On the other side of the Democratic candidate divide, lawyer Phil Taliaferro had just returned to Northern Kentucky from a stint in the Navy, where he had been deployed to Vietnam and the Philippines. He was chosen to be chair of Young Kentuckians for Humphrey. Even though he was supporting the establishment candidate, Taliaferro confirmed the conflict in the local party. 

“The local Democrat Party was very, very cliquish.
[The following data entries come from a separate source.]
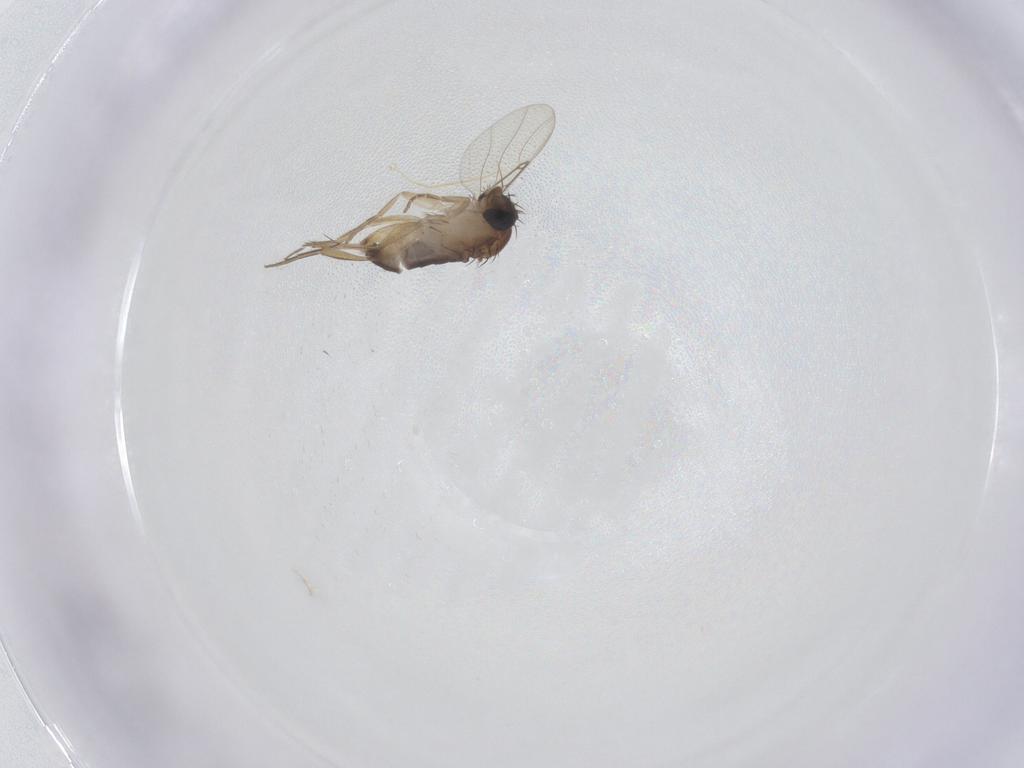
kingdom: Animalia
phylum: Arthropoda
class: Insecta
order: Diptera
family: Phoridae
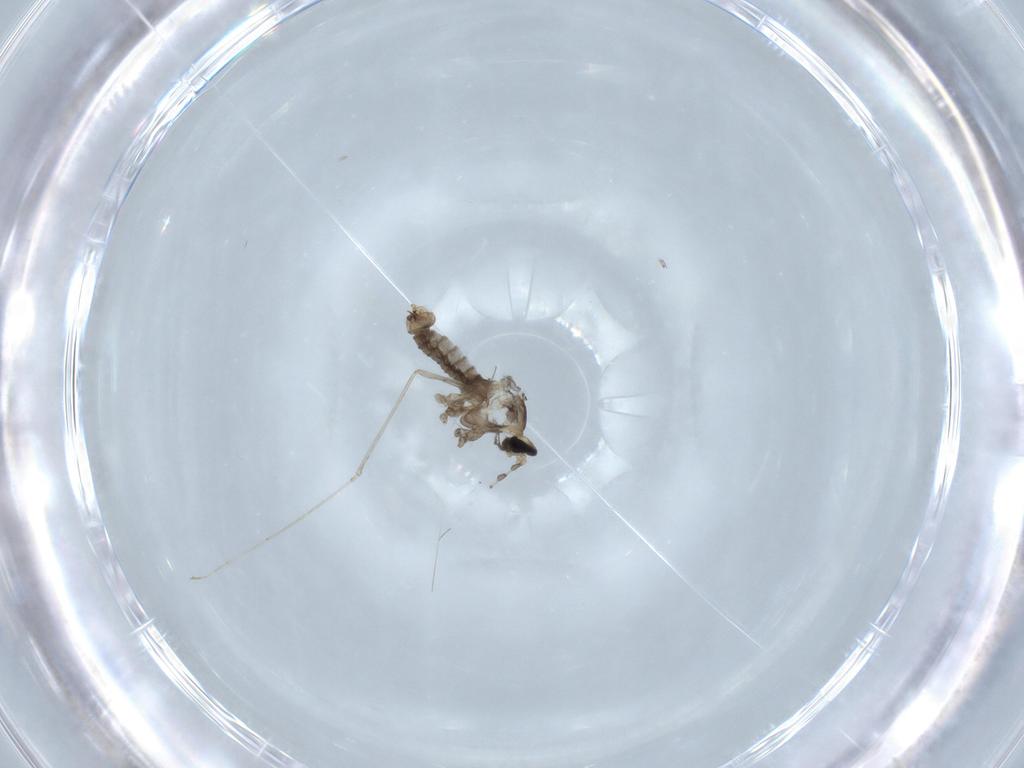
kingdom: Animalia
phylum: Arthropoda
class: Insecta
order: Diptera
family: Cecidomyiidae
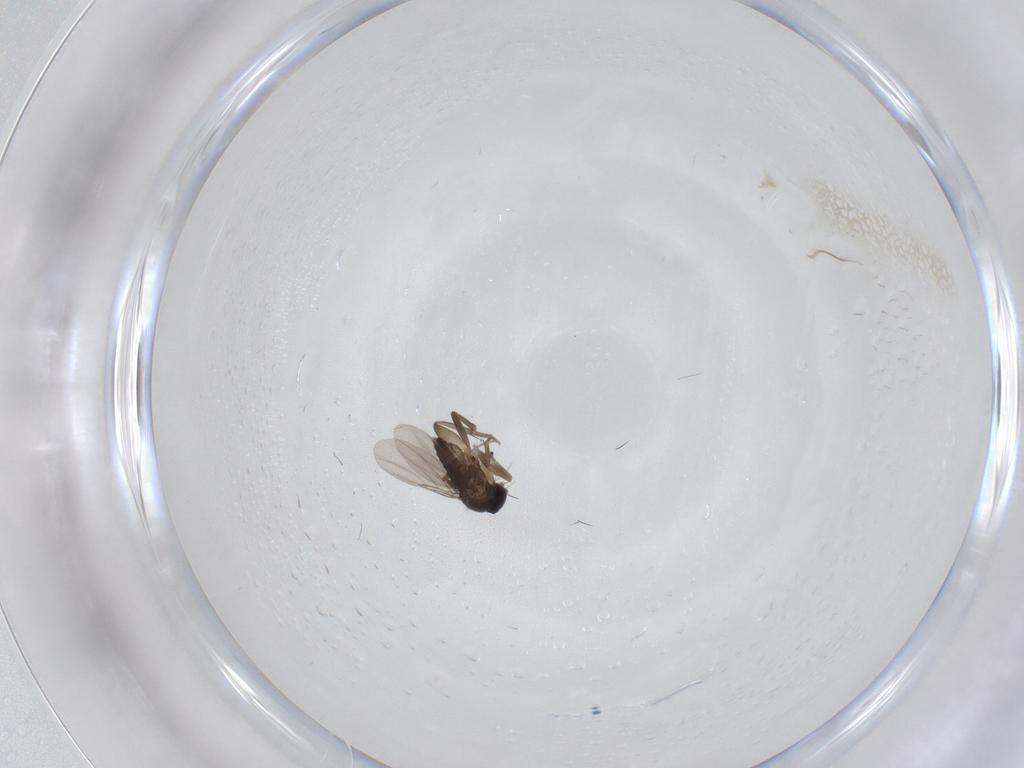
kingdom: Animalia
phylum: Arthropoda
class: Insecta
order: Diptera
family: Phoridae
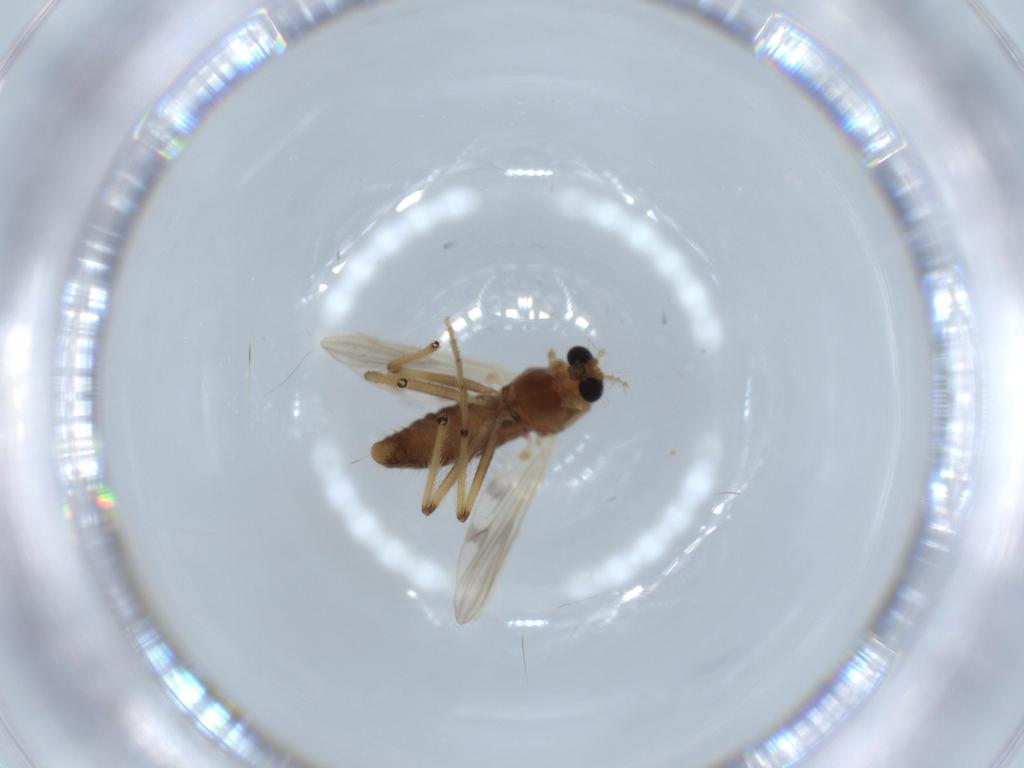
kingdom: Animalia
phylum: Arthropoda
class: Insecta
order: Diptera
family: Chironomidae
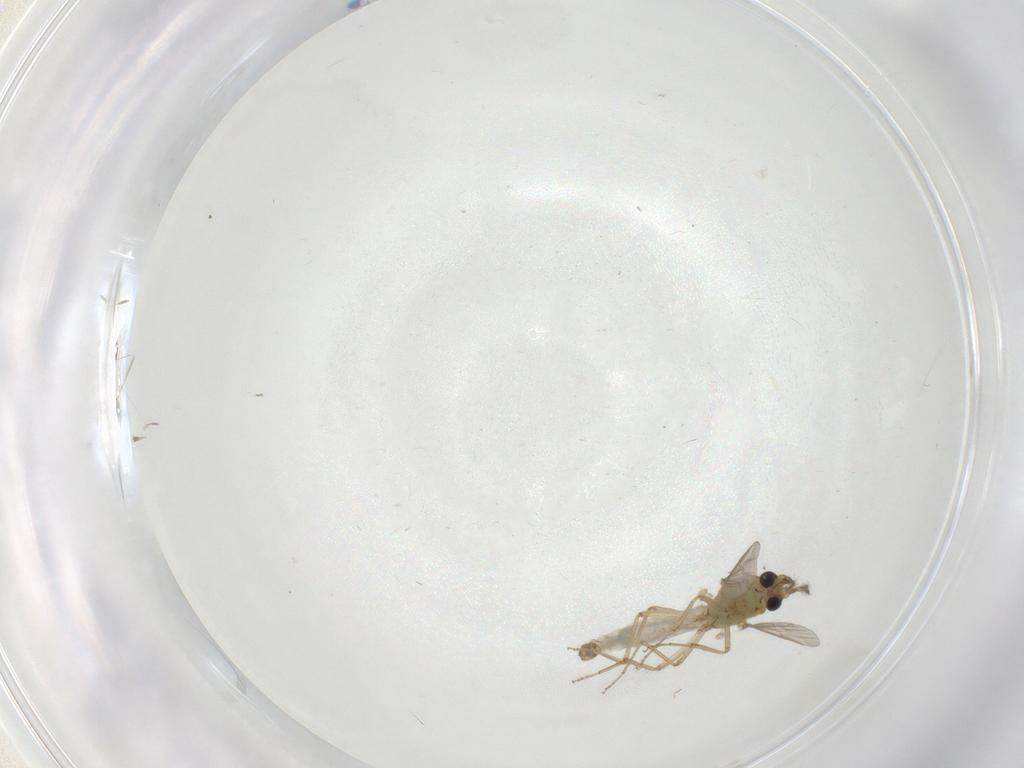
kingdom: Animalia
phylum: Arthropoda
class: Insecta
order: Diptera
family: Ceratopogonidae
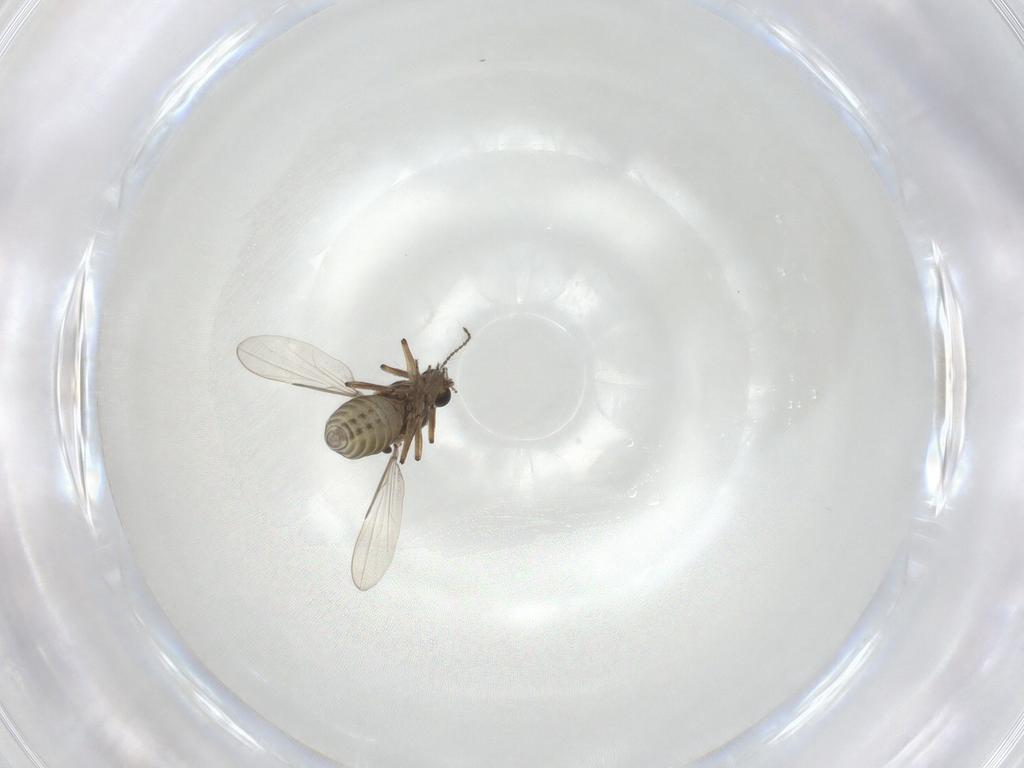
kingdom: Animalia
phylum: Arthropoda
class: Insecta
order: Diptera
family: Ceratopogonidae
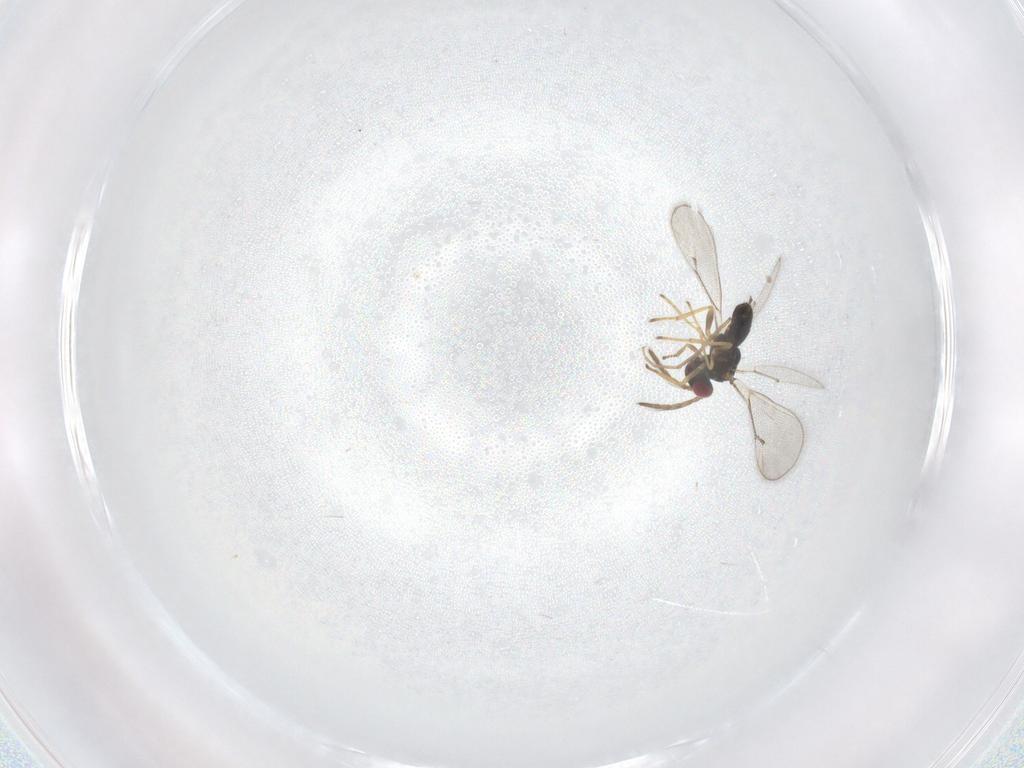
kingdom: Animalia
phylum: Arthropoda
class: Insecta
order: Hymenoptera
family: Eulophidae
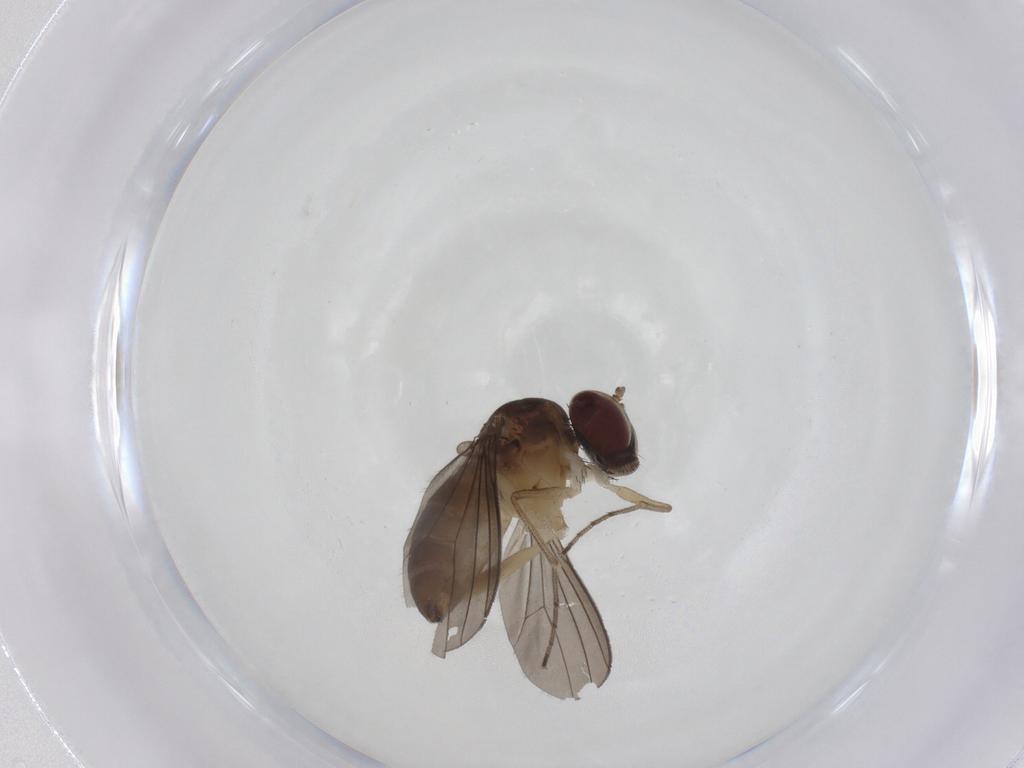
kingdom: Animalia
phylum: Arthropoda
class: Insecta
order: Diptera
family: Dolichopodidae
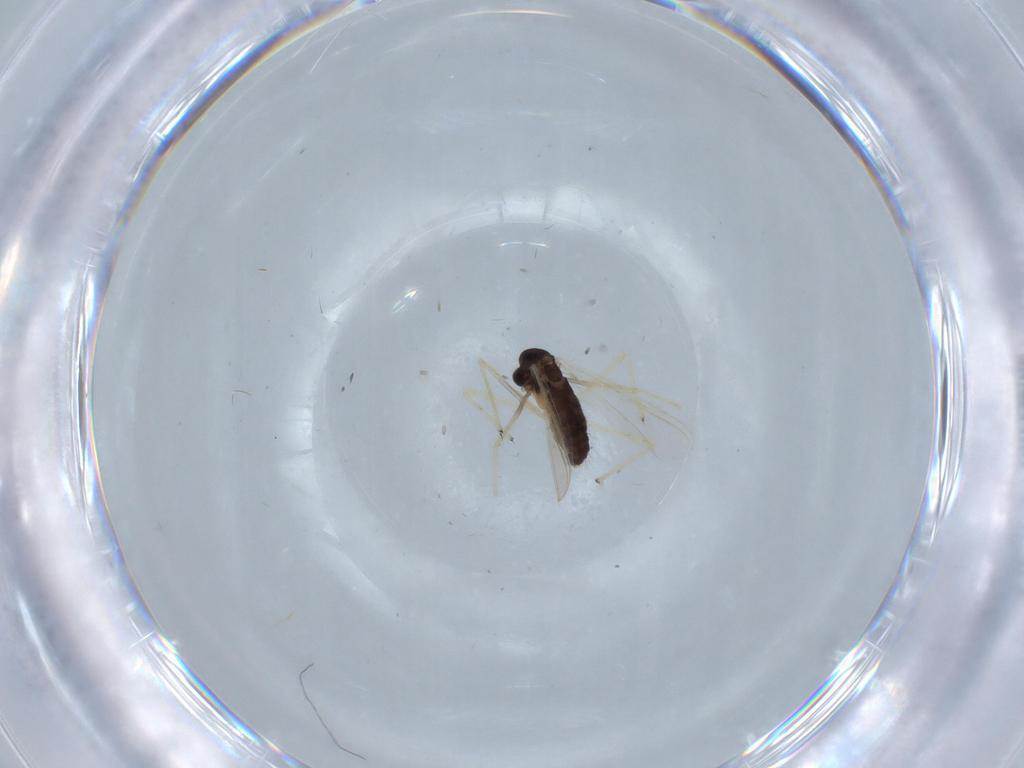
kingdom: Animalia
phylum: Arthropoda
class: Insecta
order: Diptera
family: Chironomidae
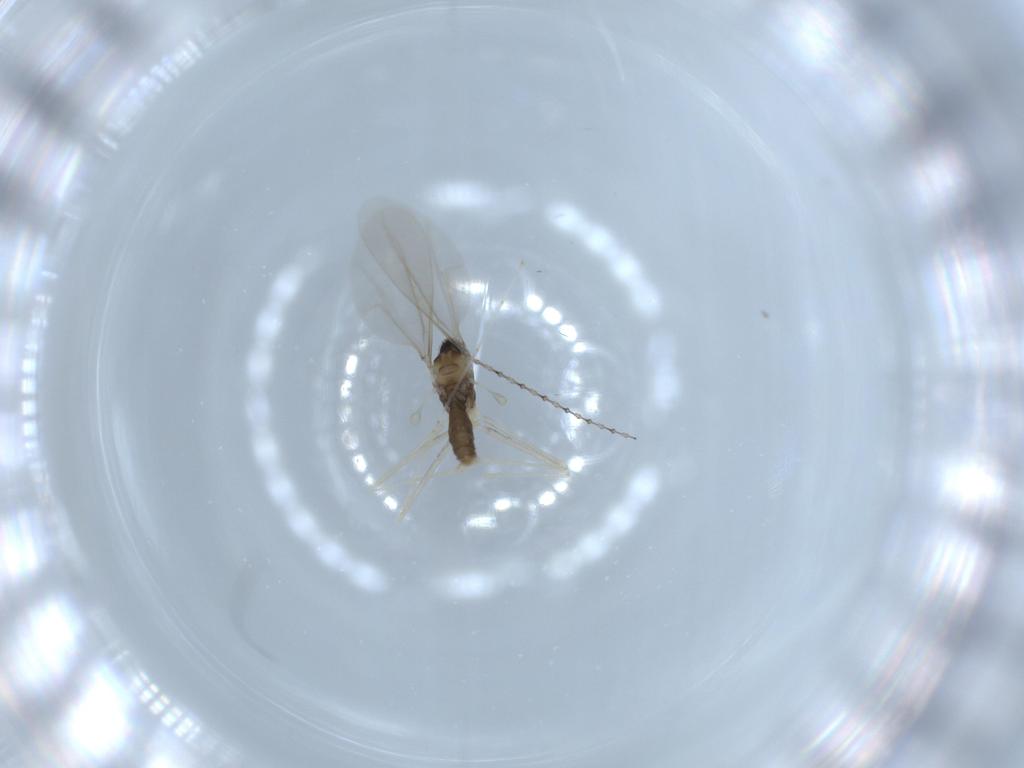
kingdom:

And if you were in the clique, you were expected to keep your mouth shut.” He paused and laughed. “I had trouble keeping my mouth shut.”

Still, Taliaferro ended up on the side of the Old Guard.

“I thought McCarthy was too far left … too extreme,” he said. “Of course, I also thought a Nixon presidency was about the worst thing that could ever happen to this country. I was left with Humphrey.”

Prior to the local conventions, McCarthy made a stop at the Greater Cincinnati/Northern Kentucky International Airport and spoke to about 1,000 supporters about “peace abroad and justice at home.”

When the local conventions were held in Northern Kentucky, McCarthy won two districts, but the news focused on the 66th District convention that ended up electing two separate delegations to move on in the process. At the state convention, party leadership attempted to calm the McCarthy folks by offering to seat a handful of their delegates at the national convention. Many of McCarthy’s Army walked out of the convention in protest. 

Even as politics and the war in Vietnam would soon collide on the streets of Chicago at the 1968 Democratic National Convention, Northern Kentuckians were about to face an issue still being spoken of today – Newport’s steamy underbelly of gambling, prostitution and organized crime.